Intel Corp. shares bucked the chips rout on Wednesday, rising as much as 8.2 per cent on speculations that the company could benefit from policies under either a Biden or Trump administration.
Chip stocks plunged on worries over trade curbs on companies giving China access to advanced semiconductor technology.
The Philadelphia Semiconductor Index sank 4 per cent.
According to a Bloomberg report, the Biden administration has told US allies, including the Netherlands, that it is considering using the most severe trade restrictions available if companies such as Tokyo Electron and ASML continue giving China access to advanced semiconductor technology.
The US is also weighing additional sanctions on specific Chinese chip companies linked to Huawei Technologies Co., the report said.

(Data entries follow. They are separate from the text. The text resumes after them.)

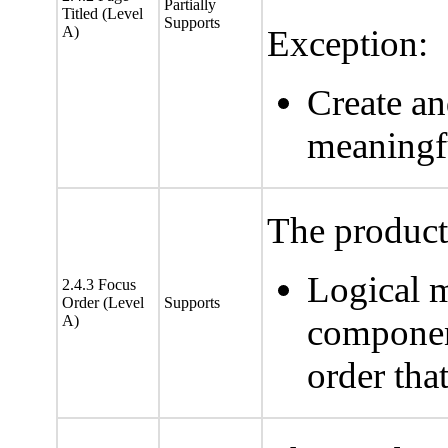
Partially
Titled (Level
Supports
A)
Exception:
Create a
meaningf
The product 
Logical 
2.4.3 Focus
Order (Level
Supports
A)
component
order tha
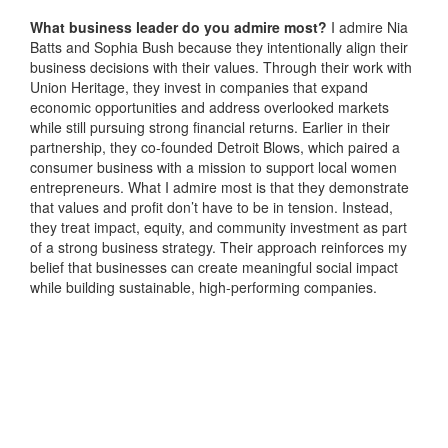
What business leader do you admire most?
I admire Nia
Batts and Sophia Bush because they intentionally align their
business decisions with their values. Through their work with
Union Heritage, they invest in companies that expand
economic opportunities and address overlooked markets
while still pursuing strong financial returns. Earlier in their
partnership, they co-founded Detroit Blows, which paired a
consumer business with a mission to support local women
entrepreneurs. What I admire most is that they demonstrate
that values and profit don’t have to be in tension. Instead,
they treat impact, equity, and community investment as part
of a strong business strategy. Their approach reinforces my
belief that businesses can create meaningful social impact
while building sustainable, high-performing companies.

Meanwhile, former US president Donald Trump told Bloomberg Businessweek that Taiwan should pay the US for its defense as it does not give the country anything, sending TSMC’s US-listed shares down 6 per cent.

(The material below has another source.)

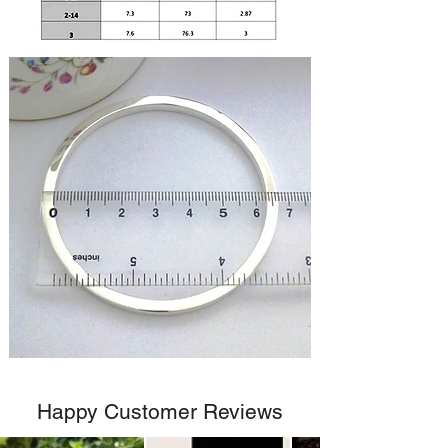
Happy Customer Reviews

“Taiwan took our chip business from us,” he said in an interview with Bloomberg Businessweek.
Taiwan Semiconductor Manufacturing Co. is the world’s largest contract chip maker and leading supplier of advanced processors that power everything from AI applications to fighter jets.
Most American semiconductor companies are heavily reliant on business with China.

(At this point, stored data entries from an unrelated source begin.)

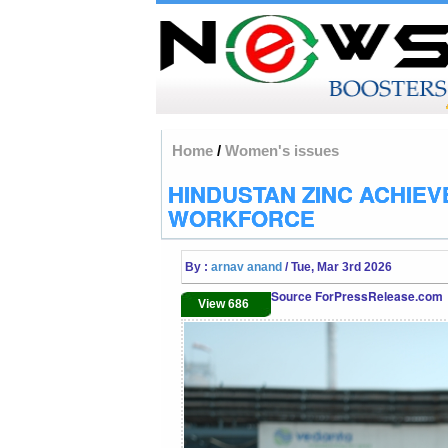
Home
/
Women's issues
HINDUSTAN ZINC ACHIEV
WORKFORCE
By :
arnav anand
/ Tue, Mar 3rd 2026
Source ForPressRelease.com
View 686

Intel has been investing heavily to restore its lost manufacturing edge since it fell behind TSMC. It is also one of the biggest beneficiaries of US Chips Act with $19.5 billion in federal grants and loans and hopes to secure another $25 billion in tax breaks.
Wall street
The Nasdaq tumbled more than 2 per cent on Wednesday, pulled down by megacap chip and tech stocks.
At 12:11 p.m. ET, the Dow Jones Industrial Average was up 224.37 points, or 0.55 per cent, at 41,178.85, the S&P 500 was down 71.22 points, or 1.26 per cent, at 5,595.98, and the Nasdaq Composite was down 487.64 points, or 2.63 per cent, at 18,021.70.